Tuesday, August 31, 2010

On Birth and Politics, (As Usual)

So I had my postpartum check-up yesterday, and everything has healed very well. My husband and I thanked our doctor for making little R's birth such a wonderful and healing experience, despite the fact that it was a VBAC attempt that turned into a CBAC (cesarean birth after cesarean). She said that she knew how hard we had worked to have the best birth for our son, which was true, and she felt as emotional as we did. Even though, to our doctor, it was a routine day at the office, she said R's birth was as profound an experience for her as it was for us.

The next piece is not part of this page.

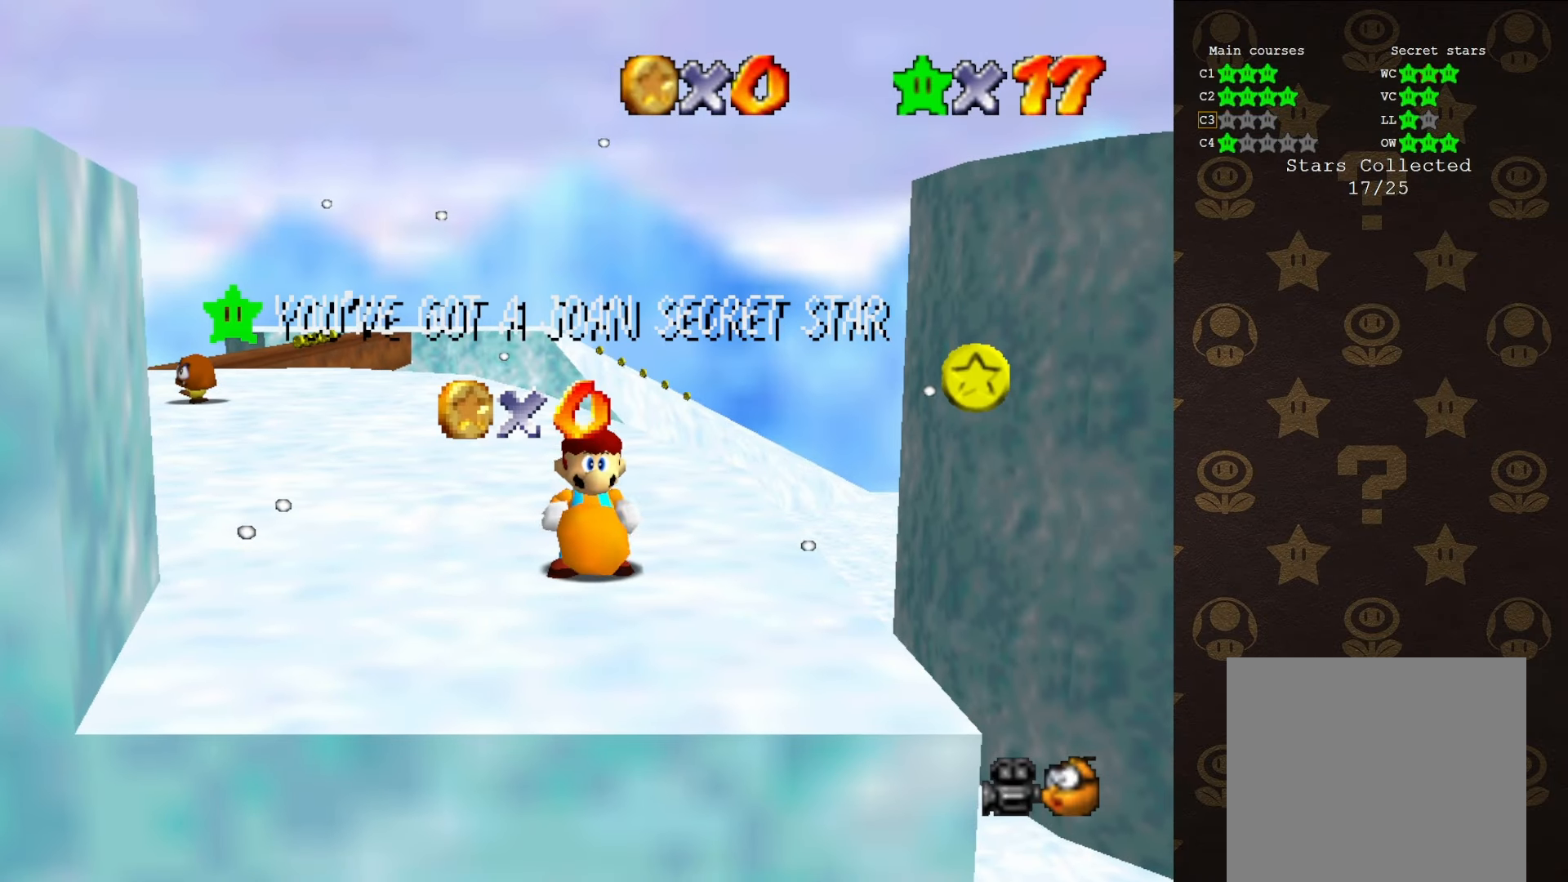
{"buttons": [], "left_stick": "center", "events": []}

And it definitely showed in the kindness and compassion we experienced in the operating room that day in July. I will always remember that.

We discussed the possibility of future children and I mentioned that I would most likely just schedule a c-section next time, if we decide to have another baby. She agreed that was the best decision and also explained that it's possible my scleroderma contributed to the failure of descent in both of my births, since the connective tissue of my pelvis could be affected. In my case, it's not an issue of true CPD (cephalopelvic disproportion), in which the mother's bony pelvis cannot accomodate the size of the baby's head, because I dilated completely in both labors, and quickly and easily in R's birth. Instead, it's possible that the tissue was simply unable to stretch far enough to allow proper descent into the birth canal.

I was about to bring up ACOG's recent change in VBAC guidelines, which states that most women with previous multiple cesareans cannot be denied a trial of labor, but my doctor beat me to it. The new recommendations mean that doctors cannot force a cesarean on anyone and many mothers with previous cesarean scars should be allowed to attempt vaginal births. Unfortunately, my doctor explained, the hospital where I delivered, North Austin Medical Center, is refusing to change their guidelines to accomodate this new bulletin. She and the other doctor in the practice are working hard to convince NAMC to change its mind, but so far, they've had no luck.

This is the same practice that successfully brought midwives back to the hospital setting in Austin, after much debate, so maybe, just maybe, they'll be able to shake things up once again. Not for me, necessarily, but for all the other moms in Austin who deserve a chance to heal their hearts and minds, as I did.